I’m a 37 year old, a newly single mother of three children between the ages of three and seven. While I do not receive child support, we are finally happy. My ex, their father, has narcissistic personality disorder (NPD).
As I am a single parent, I’ve had to rely upon my parents. My children and I decided to move from the city we love to the country where I grew up. We thought it to be the right decision. Of course, I found my dream house out in the country but, thanks to my bad credit, I couldn’t afford to buy it. My father stepped in to help. He signed for my house and he signed for a car for me.

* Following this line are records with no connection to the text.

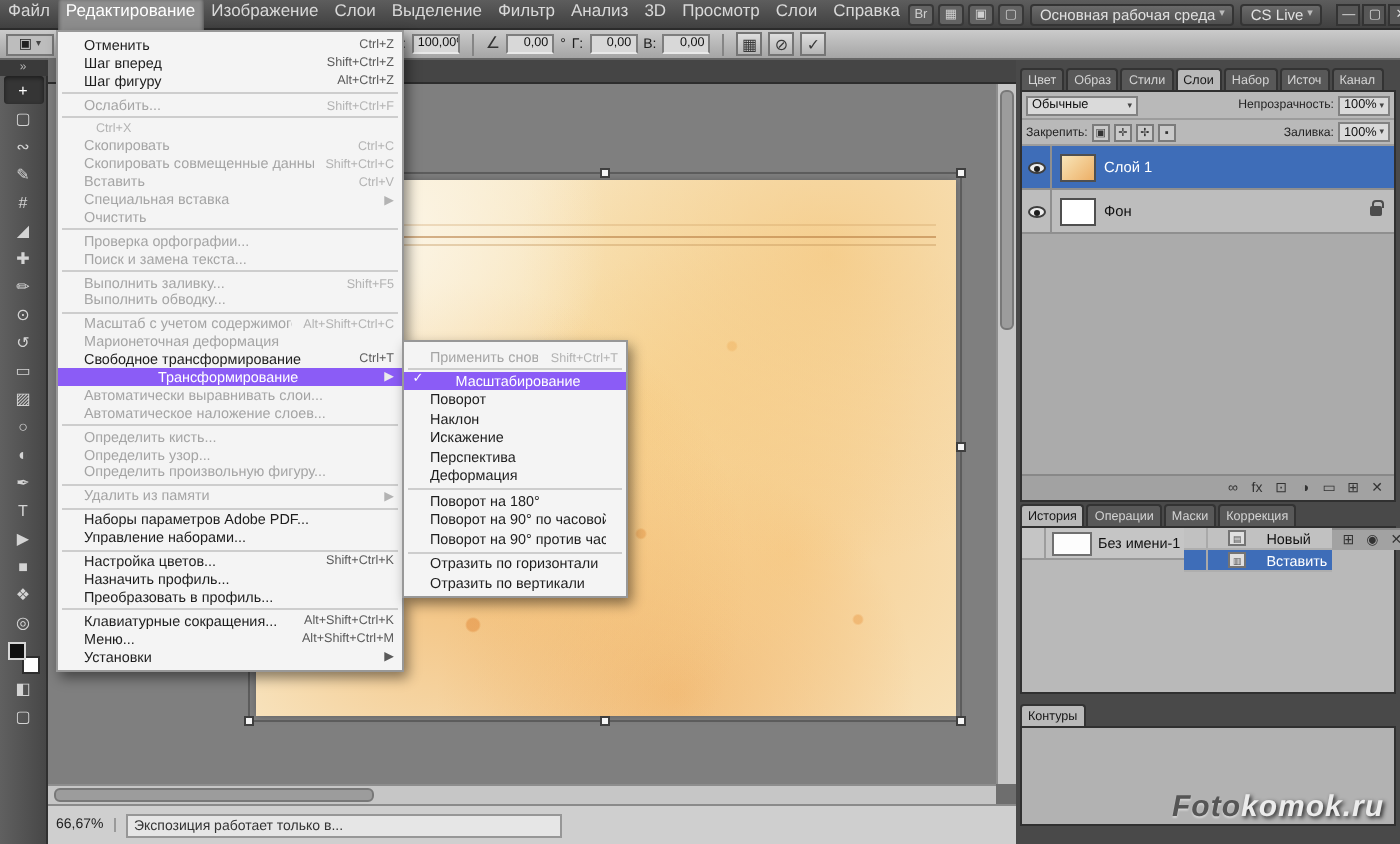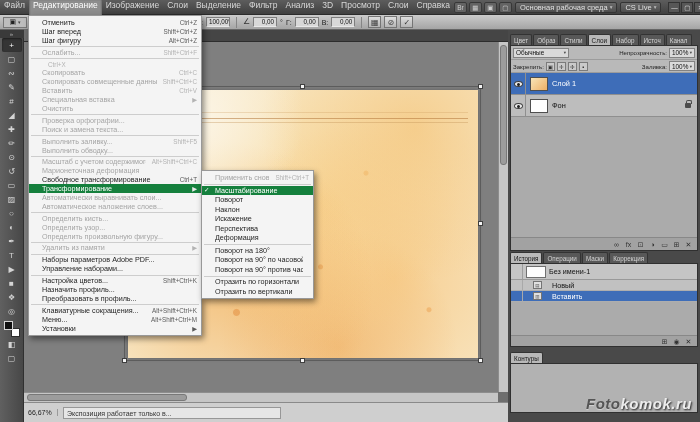"Ослабить..." .pmenu .row.disabled { align-items: none -> flex-end }
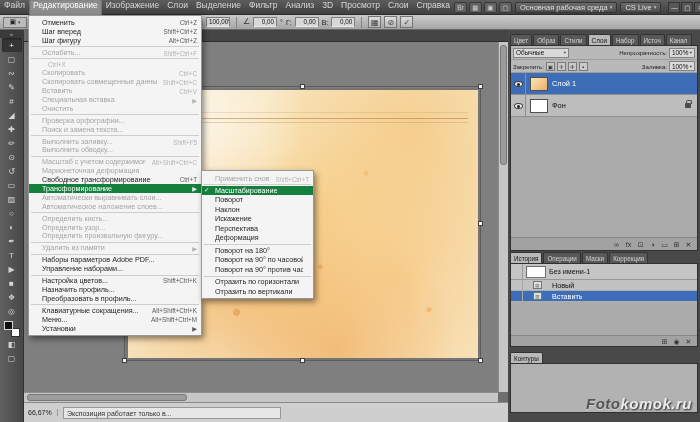"Трансформирование" .pmenu .row.selected { background: #15803d -> #8b5cf6; text-align: none -> center }
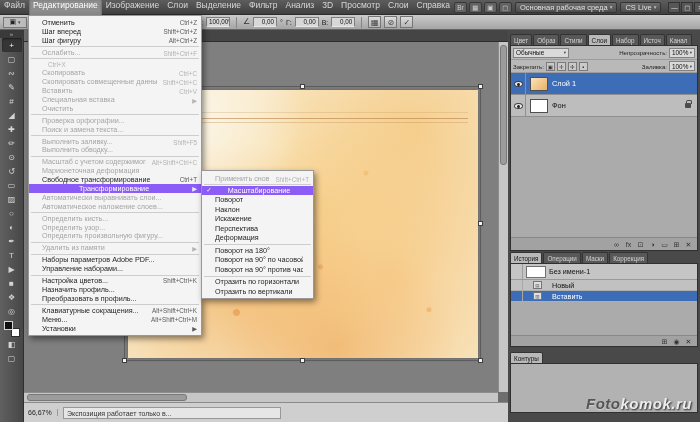"Без имени-1" .history-panel { flex-direction: column -> row }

My parents own the business I work for – I’m even allowed to bring my kids to work – it’s pretty awesome. Until it started. Every time I make a decision or do something they don’t like, my parents ride me. My house isn’t clean enough. I’m not home on time. That’s enough to trigger a texting marathon with a million questions from them. Our personal life is now their business.
If I have anyone over to see me or if one of my children says something to that effect, it triggers a million questions. If I don’t feel like playing the game, they assume I’m hiding something bad. If they hear something or even THINK something, instead of coming to me, I get treated like crap – and I have no idea why.

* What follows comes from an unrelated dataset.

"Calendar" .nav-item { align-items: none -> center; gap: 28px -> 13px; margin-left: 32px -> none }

In the past two years, I’ve been treated terribly by them, even though in a twist of fate, I’ve tried harder than I have in my adult years. Things have gotten so bad that my father will say terrible things to me – often things that are true, but from the past – in front of my children. He’ll even go behind my back and say nasty things about me to my children.
My parents have put me through a lot. As of late, I’ve come to the understanding that my father has these preconceived notions about the girl, and the woman he thought I should be, When I fail to live up to these expectations, he becomes irate.
Now I’ve finally woken up and realized that I do have a mind of my own and yes, I can even use it. Now it seems that my kids are being targeted so my parents can “help them be the best they can be” in their eyes, of course. I feel that they have had their chance raising my brother and I.
Now? Now it’s my turn to raise my kids. So we can be happy once again.